Saved entries:
Segment Open
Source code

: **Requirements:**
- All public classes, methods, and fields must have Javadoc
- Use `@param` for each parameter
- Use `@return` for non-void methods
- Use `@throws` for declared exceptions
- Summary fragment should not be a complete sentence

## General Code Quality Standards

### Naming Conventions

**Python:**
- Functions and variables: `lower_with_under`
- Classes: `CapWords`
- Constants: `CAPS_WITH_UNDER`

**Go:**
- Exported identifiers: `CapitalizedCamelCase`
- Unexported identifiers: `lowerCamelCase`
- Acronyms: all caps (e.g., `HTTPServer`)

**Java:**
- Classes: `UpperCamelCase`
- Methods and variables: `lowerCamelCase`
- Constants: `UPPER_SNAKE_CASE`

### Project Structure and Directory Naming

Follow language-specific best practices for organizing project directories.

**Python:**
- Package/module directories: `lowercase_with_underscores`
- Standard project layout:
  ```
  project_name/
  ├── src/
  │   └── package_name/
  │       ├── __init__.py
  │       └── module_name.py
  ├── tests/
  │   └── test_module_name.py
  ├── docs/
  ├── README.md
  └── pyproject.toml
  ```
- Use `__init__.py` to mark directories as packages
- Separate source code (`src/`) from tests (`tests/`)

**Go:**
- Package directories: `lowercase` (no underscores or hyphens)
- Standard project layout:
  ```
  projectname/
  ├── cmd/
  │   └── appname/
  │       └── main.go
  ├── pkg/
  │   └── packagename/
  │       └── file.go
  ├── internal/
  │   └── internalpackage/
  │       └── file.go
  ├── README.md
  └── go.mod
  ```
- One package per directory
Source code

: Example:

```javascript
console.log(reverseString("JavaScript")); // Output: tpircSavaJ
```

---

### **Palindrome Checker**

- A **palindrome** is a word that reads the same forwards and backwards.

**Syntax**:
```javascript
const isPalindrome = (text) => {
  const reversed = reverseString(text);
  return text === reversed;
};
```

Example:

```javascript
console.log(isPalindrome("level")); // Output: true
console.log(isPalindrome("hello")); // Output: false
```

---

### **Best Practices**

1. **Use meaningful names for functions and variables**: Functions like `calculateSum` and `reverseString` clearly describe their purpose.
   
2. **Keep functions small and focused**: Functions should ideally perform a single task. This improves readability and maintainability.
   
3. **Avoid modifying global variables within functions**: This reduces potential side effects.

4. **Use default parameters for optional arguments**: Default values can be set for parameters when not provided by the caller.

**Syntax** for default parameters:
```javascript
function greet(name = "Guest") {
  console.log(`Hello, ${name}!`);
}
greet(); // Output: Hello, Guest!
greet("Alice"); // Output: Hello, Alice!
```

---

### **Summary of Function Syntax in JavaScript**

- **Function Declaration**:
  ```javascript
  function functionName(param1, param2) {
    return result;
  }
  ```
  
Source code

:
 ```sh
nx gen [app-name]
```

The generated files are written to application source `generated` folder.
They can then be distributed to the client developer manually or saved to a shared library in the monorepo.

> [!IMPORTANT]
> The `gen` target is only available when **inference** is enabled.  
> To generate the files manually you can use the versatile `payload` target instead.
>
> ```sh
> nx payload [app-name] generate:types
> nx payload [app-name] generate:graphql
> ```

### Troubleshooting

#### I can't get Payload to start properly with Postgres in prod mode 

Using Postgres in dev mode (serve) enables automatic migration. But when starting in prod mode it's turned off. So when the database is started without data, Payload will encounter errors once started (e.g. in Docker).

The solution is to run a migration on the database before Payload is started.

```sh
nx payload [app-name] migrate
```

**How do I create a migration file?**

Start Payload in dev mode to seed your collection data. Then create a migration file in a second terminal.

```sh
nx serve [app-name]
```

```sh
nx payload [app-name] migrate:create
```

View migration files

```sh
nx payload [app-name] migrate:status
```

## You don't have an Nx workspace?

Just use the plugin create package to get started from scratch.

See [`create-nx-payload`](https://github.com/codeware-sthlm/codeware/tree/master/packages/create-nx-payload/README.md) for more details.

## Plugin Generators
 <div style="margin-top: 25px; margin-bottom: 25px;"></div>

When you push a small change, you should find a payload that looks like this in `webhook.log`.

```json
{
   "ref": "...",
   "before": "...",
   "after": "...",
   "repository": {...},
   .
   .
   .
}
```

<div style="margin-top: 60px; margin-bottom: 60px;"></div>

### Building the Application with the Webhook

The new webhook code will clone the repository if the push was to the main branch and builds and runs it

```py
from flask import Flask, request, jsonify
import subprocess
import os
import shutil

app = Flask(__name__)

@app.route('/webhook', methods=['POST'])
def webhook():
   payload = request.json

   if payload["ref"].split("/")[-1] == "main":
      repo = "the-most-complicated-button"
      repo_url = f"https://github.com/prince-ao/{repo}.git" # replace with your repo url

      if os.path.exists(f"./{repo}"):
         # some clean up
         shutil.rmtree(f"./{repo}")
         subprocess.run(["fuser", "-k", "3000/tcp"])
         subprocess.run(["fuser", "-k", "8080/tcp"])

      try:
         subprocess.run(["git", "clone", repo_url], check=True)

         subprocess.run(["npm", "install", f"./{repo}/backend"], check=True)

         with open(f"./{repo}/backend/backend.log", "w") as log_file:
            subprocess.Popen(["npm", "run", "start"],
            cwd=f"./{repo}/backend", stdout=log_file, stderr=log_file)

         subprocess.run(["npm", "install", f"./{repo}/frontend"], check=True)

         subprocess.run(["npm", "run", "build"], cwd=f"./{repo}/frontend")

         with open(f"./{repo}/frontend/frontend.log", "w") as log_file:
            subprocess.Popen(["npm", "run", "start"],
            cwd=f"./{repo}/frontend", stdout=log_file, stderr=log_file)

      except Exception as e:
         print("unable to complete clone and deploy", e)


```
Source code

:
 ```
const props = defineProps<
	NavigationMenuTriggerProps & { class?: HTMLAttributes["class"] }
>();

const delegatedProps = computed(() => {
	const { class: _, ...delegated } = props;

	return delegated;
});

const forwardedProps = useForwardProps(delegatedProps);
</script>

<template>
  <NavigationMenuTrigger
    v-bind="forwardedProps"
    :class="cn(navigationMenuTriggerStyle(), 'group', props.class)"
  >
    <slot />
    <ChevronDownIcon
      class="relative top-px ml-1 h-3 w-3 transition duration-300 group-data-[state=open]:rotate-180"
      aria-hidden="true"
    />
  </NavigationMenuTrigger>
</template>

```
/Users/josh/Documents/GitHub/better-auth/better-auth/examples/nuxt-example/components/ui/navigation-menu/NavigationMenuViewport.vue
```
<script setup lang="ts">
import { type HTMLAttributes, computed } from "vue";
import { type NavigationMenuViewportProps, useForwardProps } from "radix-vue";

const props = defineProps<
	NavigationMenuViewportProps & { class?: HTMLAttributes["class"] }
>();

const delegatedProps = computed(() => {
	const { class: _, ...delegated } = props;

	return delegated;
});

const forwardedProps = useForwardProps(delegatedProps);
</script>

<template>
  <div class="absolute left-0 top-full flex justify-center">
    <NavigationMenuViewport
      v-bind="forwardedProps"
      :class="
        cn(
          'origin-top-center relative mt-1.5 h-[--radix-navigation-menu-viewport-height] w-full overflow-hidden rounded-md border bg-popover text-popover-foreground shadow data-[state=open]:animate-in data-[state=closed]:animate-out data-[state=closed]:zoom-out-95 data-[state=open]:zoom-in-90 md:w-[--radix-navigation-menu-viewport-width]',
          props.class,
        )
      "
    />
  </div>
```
Segment Closed
> Task details: Count the lines in the records above that contain the word "hidden", and give only that number.

> Result of this task: 2